→ **DATA SUPPLIED**
↓
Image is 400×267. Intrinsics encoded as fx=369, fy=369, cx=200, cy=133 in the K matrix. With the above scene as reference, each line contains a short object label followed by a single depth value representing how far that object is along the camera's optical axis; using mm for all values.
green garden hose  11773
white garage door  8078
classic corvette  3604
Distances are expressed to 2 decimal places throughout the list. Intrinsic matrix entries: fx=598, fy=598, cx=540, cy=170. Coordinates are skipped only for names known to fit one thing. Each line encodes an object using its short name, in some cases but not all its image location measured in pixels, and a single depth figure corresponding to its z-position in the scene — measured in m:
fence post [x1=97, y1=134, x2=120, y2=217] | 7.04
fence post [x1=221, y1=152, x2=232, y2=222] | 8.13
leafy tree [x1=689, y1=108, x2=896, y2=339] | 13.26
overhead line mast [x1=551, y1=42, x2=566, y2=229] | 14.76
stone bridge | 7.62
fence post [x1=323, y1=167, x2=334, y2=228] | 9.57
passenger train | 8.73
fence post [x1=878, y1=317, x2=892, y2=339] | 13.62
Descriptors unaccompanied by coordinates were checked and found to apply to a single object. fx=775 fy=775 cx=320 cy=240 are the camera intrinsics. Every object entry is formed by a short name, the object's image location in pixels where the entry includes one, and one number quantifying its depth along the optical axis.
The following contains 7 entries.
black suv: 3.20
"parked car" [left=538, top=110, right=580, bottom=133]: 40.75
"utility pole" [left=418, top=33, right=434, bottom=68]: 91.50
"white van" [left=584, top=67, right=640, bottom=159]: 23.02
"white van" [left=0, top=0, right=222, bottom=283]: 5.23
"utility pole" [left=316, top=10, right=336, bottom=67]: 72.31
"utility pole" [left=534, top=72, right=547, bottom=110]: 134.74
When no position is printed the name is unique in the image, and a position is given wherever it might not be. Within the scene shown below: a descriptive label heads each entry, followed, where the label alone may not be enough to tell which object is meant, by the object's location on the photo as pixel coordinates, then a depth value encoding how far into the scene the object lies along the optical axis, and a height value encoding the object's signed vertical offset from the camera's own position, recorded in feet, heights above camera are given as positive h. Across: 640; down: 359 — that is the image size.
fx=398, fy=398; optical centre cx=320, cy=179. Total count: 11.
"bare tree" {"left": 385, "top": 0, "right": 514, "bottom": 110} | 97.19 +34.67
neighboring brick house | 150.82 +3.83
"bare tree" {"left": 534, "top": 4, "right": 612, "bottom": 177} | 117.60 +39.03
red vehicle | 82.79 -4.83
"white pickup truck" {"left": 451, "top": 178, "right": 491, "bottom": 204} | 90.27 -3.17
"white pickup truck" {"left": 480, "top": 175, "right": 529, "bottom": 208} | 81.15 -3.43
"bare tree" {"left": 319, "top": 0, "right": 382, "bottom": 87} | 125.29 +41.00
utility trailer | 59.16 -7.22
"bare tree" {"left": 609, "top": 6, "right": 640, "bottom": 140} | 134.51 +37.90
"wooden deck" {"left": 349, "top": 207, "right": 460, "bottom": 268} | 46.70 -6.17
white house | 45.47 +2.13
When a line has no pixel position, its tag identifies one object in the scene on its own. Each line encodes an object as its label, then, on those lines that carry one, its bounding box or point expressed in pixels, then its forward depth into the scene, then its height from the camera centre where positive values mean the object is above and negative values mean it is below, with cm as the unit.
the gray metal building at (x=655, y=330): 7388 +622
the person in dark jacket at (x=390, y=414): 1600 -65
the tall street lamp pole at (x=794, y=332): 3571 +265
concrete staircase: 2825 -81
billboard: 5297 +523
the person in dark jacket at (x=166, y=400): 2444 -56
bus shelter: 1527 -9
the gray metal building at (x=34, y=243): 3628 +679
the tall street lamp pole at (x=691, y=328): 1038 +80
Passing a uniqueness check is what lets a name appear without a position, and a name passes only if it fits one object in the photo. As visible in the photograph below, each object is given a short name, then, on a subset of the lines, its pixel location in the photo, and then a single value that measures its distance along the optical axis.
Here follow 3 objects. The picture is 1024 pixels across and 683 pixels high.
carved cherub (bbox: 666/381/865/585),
↑
↓
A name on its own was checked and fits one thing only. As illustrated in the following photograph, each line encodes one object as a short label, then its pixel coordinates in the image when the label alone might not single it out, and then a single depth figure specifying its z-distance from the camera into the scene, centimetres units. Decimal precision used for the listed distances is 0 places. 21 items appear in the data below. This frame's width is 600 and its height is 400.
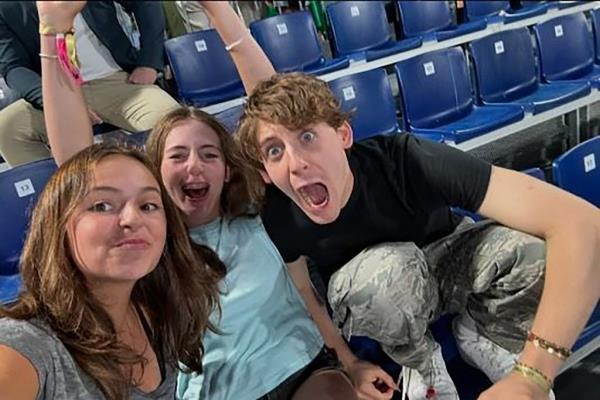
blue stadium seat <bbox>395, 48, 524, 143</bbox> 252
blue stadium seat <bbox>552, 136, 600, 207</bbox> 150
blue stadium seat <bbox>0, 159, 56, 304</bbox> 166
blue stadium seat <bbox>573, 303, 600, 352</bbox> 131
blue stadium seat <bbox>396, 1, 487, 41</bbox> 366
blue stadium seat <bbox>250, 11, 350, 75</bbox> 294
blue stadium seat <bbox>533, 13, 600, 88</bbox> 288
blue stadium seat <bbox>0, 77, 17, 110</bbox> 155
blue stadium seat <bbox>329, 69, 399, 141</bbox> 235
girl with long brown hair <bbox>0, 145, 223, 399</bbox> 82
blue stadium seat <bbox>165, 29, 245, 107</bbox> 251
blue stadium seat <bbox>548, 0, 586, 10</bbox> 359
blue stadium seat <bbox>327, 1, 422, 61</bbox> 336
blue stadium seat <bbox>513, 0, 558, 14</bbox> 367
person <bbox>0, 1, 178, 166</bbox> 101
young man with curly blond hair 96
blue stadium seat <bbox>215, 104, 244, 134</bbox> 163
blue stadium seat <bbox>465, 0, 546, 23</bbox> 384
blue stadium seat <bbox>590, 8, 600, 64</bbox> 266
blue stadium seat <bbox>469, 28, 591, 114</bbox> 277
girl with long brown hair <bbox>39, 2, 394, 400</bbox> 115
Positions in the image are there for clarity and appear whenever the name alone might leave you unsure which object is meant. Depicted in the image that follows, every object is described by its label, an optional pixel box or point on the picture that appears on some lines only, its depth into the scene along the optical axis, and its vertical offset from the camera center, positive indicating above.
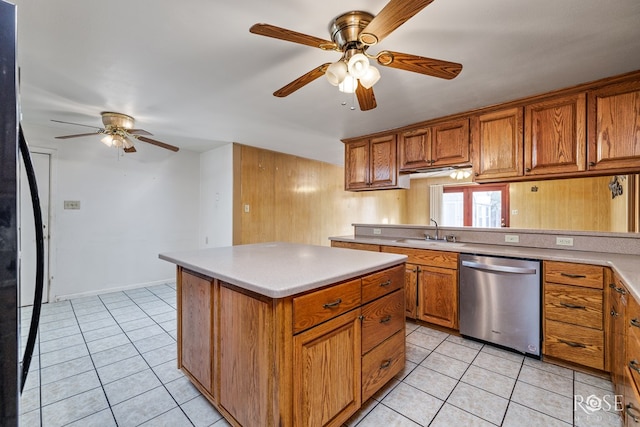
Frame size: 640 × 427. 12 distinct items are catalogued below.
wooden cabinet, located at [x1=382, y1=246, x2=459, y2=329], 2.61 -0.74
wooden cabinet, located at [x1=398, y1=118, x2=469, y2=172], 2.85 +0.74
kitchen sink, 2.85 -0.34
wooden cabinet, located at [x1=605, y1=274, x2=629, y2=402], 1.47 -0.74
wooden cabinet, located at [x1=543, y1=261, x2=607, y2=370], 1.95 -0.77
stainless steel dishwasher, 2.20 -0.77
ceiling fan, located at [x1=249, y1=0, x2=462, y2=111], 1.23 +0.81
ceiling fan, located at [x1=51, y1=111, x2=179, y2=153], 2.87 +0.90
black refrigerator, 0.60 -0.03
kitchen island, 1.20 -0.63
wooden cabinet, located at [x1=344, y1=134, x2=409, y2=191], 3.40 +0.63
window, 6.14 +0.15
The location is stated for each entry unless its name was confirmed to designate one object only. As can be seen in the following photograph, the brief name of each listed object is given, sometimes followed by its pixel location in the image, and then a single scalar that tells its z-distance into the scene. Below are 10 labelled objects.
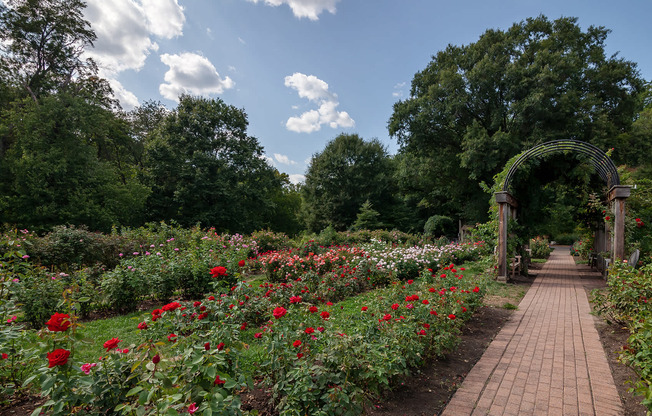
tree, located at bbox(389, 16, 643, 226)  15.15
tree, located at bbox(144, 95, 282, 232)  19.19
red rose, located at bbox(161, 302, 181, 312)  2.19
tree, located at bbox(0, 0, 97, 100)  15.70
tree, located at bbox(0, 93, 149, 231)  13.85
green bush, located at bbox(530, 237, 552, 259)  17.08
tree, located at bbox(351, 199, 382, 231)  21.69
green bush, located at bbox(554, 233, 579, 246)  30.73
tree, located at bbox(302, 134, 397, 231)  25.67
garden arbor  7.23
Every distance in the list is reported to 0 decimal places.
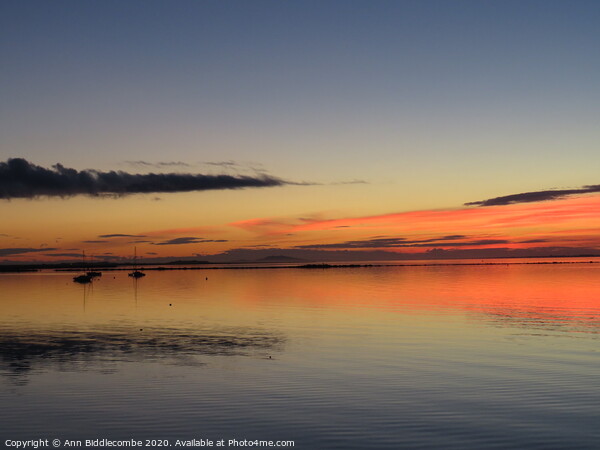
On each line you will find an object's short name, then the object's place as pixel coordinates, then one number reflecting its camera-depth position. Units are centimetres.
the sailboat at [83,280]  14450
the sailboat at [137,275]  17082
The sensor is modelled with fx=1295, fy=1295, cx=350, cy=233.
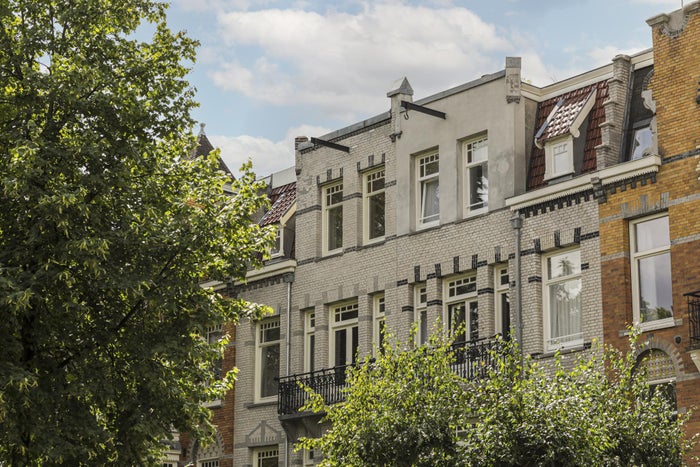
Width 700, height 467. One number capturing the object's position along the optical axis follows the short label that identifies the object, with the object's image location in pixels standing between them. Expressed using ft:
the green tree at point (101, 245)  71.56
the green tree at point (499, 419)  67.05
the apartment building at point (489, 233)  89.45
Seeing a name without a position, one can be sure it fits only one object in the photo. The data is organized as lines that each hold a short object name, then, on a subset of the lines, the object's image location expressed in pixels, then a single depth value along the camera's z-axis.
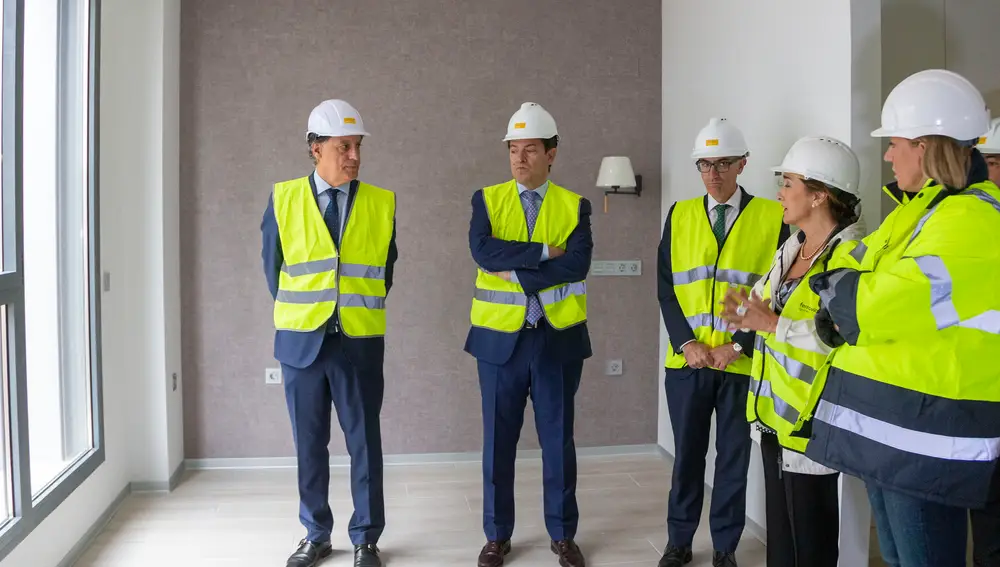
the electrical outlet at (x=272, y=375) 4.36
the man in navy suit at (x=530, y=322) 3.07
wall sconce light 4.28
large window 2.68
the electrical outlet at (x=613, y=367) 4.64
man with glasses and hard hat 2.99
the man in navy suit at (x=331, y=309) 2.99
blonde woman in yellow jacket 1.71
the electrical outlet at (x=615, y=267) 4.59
↑
→ **INSTRUCTIONS TO FOLLOW**
From the listing above, copy all lines holding the word "places".

→ **RESPONSE**
Distances are expressed to 2 decimal places throughout the list. Intrinsic matrix entries: fx=598, fy=598, cx=540, cy=170. Coordinates are skipped only for names known to fit one thing. Each line encodes an object using its short name, in some cases but not all its image location measured in pixels, and a single depth figure corresponding to its z-position in the scene — measured in m:
A name on its own was checked and fits one thing only. As illustrated in the following photograph, each line encodes one object as a short label, then its pixel coordinates in the image when the label alone might not single it out, and then a single depth figure specifying its z-distance from the camera into the scene, centimetres units. Decimal precision used for the listed distances is 0 places. 21 items appear in the data below. This frame's width is 600 and its height is 400.
Every distance in the list is reported to 0 decimal places.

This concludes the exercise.